I Am the Worst Actor in the World.
I'm playing Angelo, a tricky role in the best of circumstances. He's the "villain" of the piece, who goes from puritanical legalist to attempted rapist overnight. Actually, it's faster than overnight; it turns very nearly on a dime.
Now I've played bad guys before; Cassius' motives were somthing short of pure. And I've played a sex-crazed womanizing bastard before; in fact I wrote myself a part in Project Evil's Held for the express purpose of getting a chance to stretch as an actor. But I was just nervous and self-conscious all night last night, in ways I haven't been in a rehearsal room for well over a decade. I really should be better than this.

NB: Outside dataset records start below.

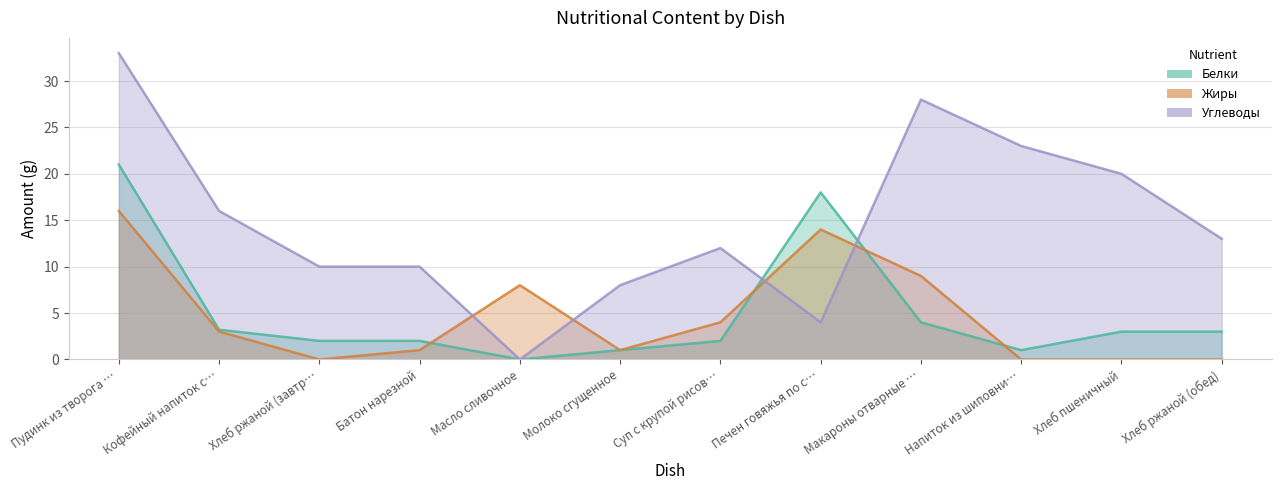

Which series changed the most between Кофейный напиток с… and Суп с крупой рисов…?

Углеводы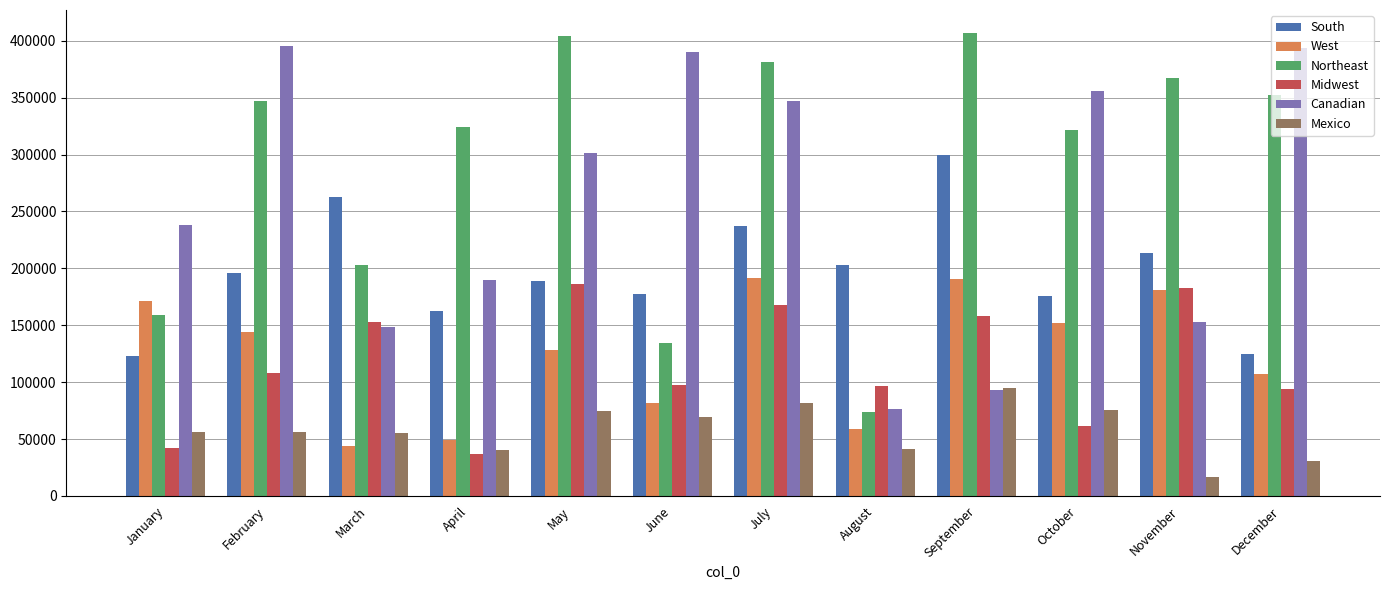

Which series has the largest range (max minus min)?

Northeast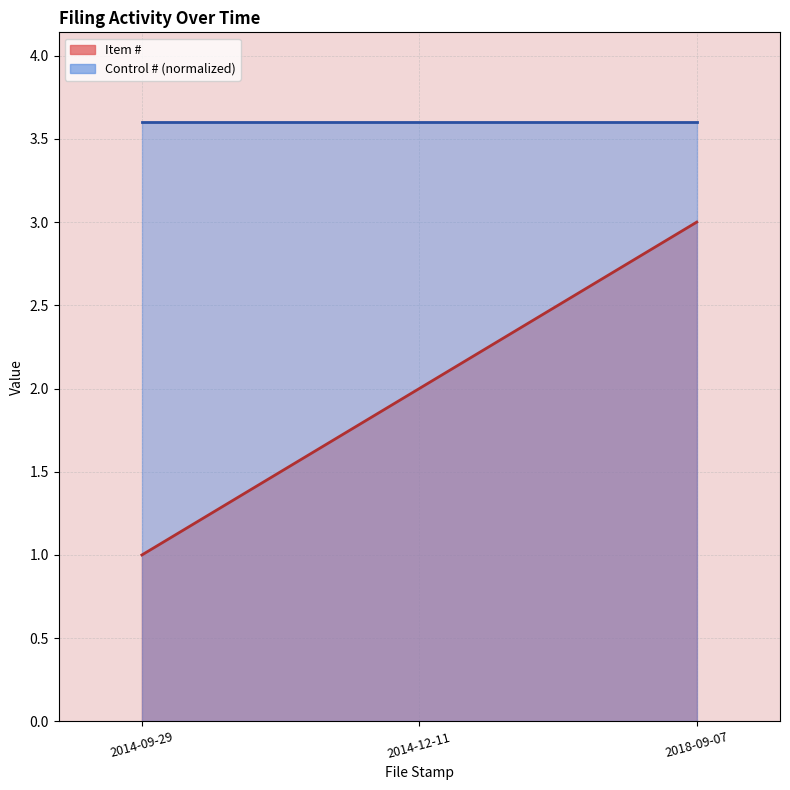

Rank the categories by value from highest to lowest.

2018-09-07, 2014-12-11, 2014-09-29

Part of it may be simple distraction. I was working last night with the specter of a business trip kind of looming; I am in fact typing this in the Charlotte airport on my way to Cedar City Utah and the Shakespeare Theatre Association of America conference (by way of one night in Las Vegas). So I had this long trip on my mind, as well as the fact that I'm about to be spending the next five days with 130 people who are all, frankly, far more knowledgeable and passionate about Shakespeare than I am.
Part of it is, of course, the simple facts of early rehearsal: my script is still in my hand, I haven't made much of any decisions about my intentions in the scene, I'm trying to remember the blocking we tried when we ran it a minute ago, I'm trying to write blocking in. Part of it is the subject matter of the scene; if I was comfortable with the first rehearsal of a scene involving sexual coersion I would probably not be the man I want to be. And honestly, part of it is the fact that my scene partner, Liz Blake, is really pretty, and I have always been shy and stupid around pretty girls. (Yes, I know; I've been married for ten and a half years to an incredibly beautiful woman; she's pretty much the only one who doesn't turn me into a blithering idiot by making eye contact.) Liz is a great friend, she's my unofficial little sister, and we've worked together a bunch in the past few years. I should be much more comfortable; I should be able to do this better.

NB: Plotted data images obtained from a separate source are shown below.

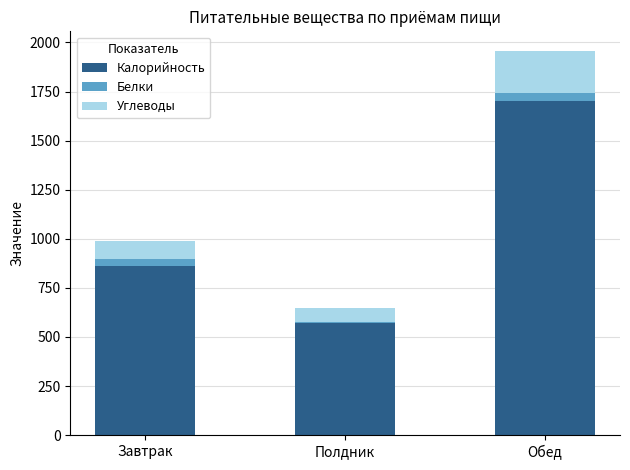

Reading left to right, transcribe the values for Калорийность.

Завтрак=863.6	Полдник=571.0	Обед=1703.1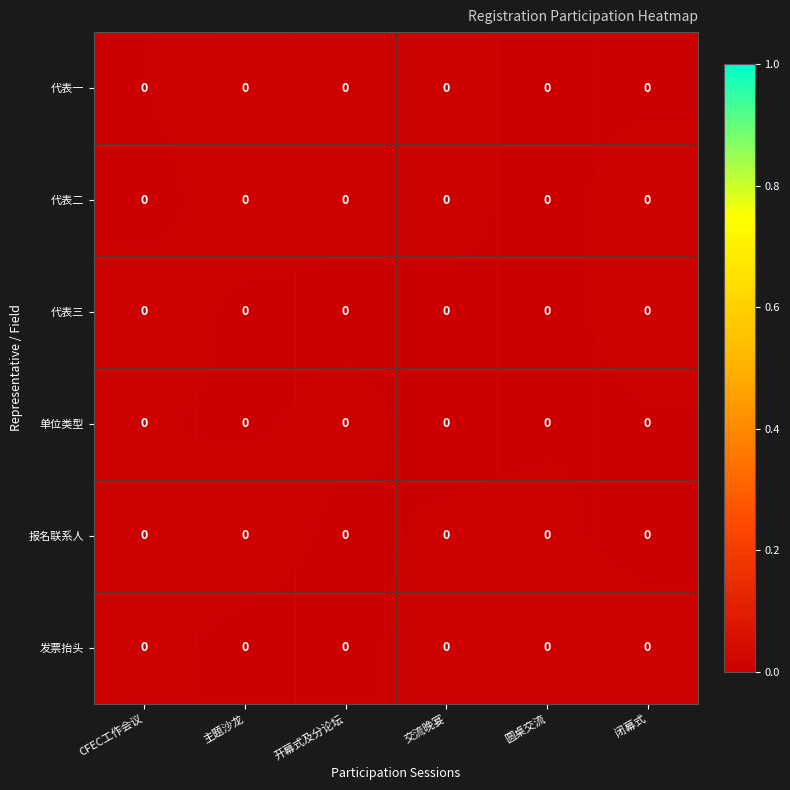

Is it true that 单位类型 equals 0.0 at 圆桌交流?

True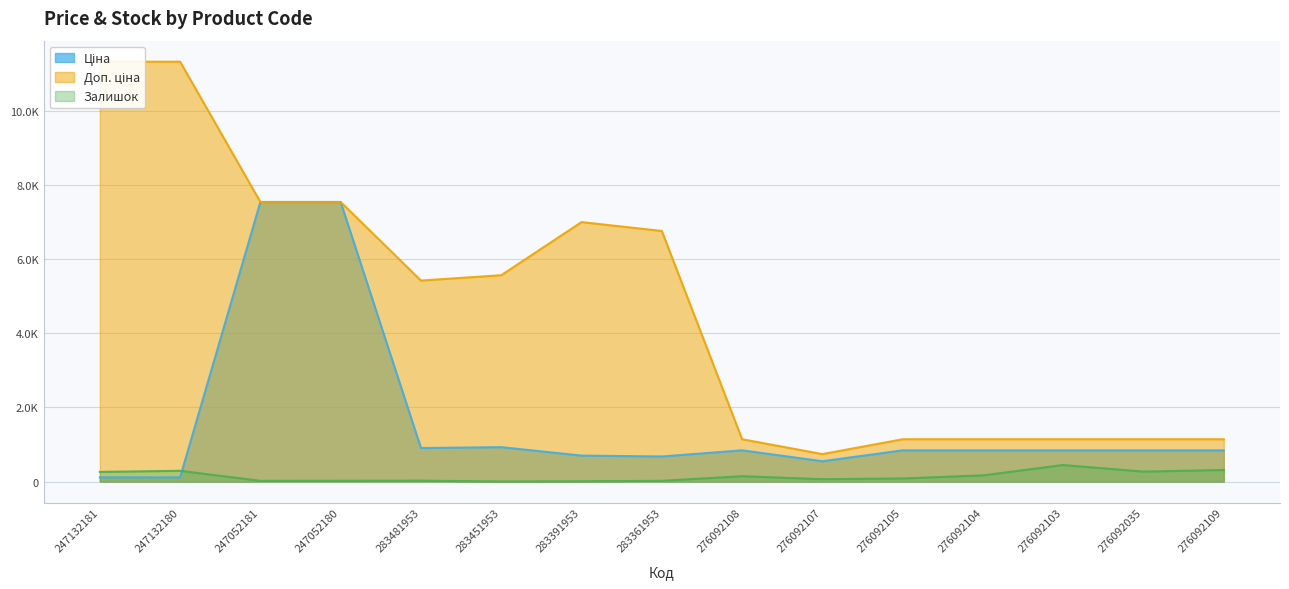

List the series in order of their overall mean, lowest first.

Залишок, Ціна, Доп. ціна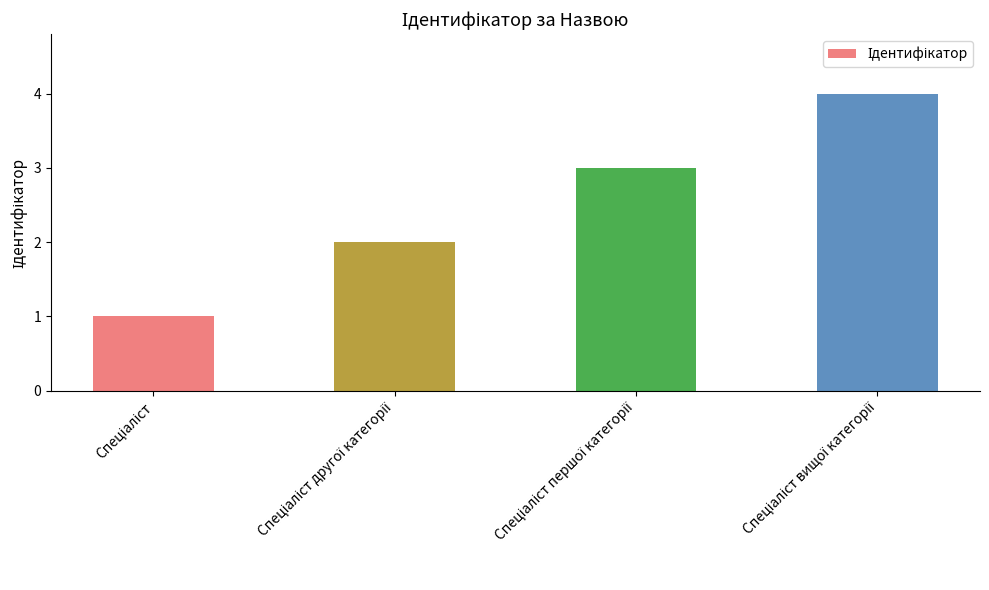

What is the sum of all values?

10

What really bothered me was that I wasn't coming up with much of anything in the way of concrete or interesting ideas, and when I did hit what I thought was a spark of something, James (who, I must mention, is very nearly my favorite director of all time, right up there with Gary Hopper) steered me toward something else, pretty much every time. And James' ideas were so rich, so vibrant, and so damn interesting that I frankly spent the whole night pissed at myself for being so utterly bland and boring. I just couldn't focus all night.
You know, I'm pretty good at this. Art hasn't always come exactly easily to me, but it's at least come naturally; even when it's a struggle I can usually see where I'm eventually headed. Right now I don't see it. So now I'm in the Charlotte airport, waiting for a flight, angry with myself, realizing I can't listen to music on the plane because my MP3 player is in my freaking phone, I should be working on my lines, and today just sucks. I am the worst actor in the world.

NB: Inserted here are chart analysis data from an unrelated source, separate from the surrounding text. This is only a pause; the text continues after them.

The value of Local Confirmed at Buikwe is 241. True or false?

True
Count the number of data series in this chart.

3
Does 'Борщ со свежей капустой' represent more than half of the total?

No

So thank God for rehearsal.
Let's get real here. It was the first time running the play's most difficult scene. It was script in hand. We have four more weeks to make it better. It's a hard freaking role. It's fracking Shakespeare. And theatre is a collaborative effort, not a contest. James knows what he's doing; it's his job to have better ideas than mine. It's my job to put flesh on his ideas, to realize them in the best way that I can. As Jennifer Massey taught me, I am sufficient. As Stanislavski taught me, and as I try so desperately to teach my acting students, who I am is infinitely more interesting than anything I could ever make up.
Because here's the thing: rehearsals are all about failure. It's what they're designed for. Where else can you try something that sucks, find out it sucks, say "Wow, that sucked," and determine to do something else instead. I've got four weeks to discover something else. Not I, we.
So thank goodness I sucked so badly last night. And believe me, I sucked the joint up bigtime. Rehearsal is for theatre artists to, in the words of Aaron Anderson, "Take the suck out."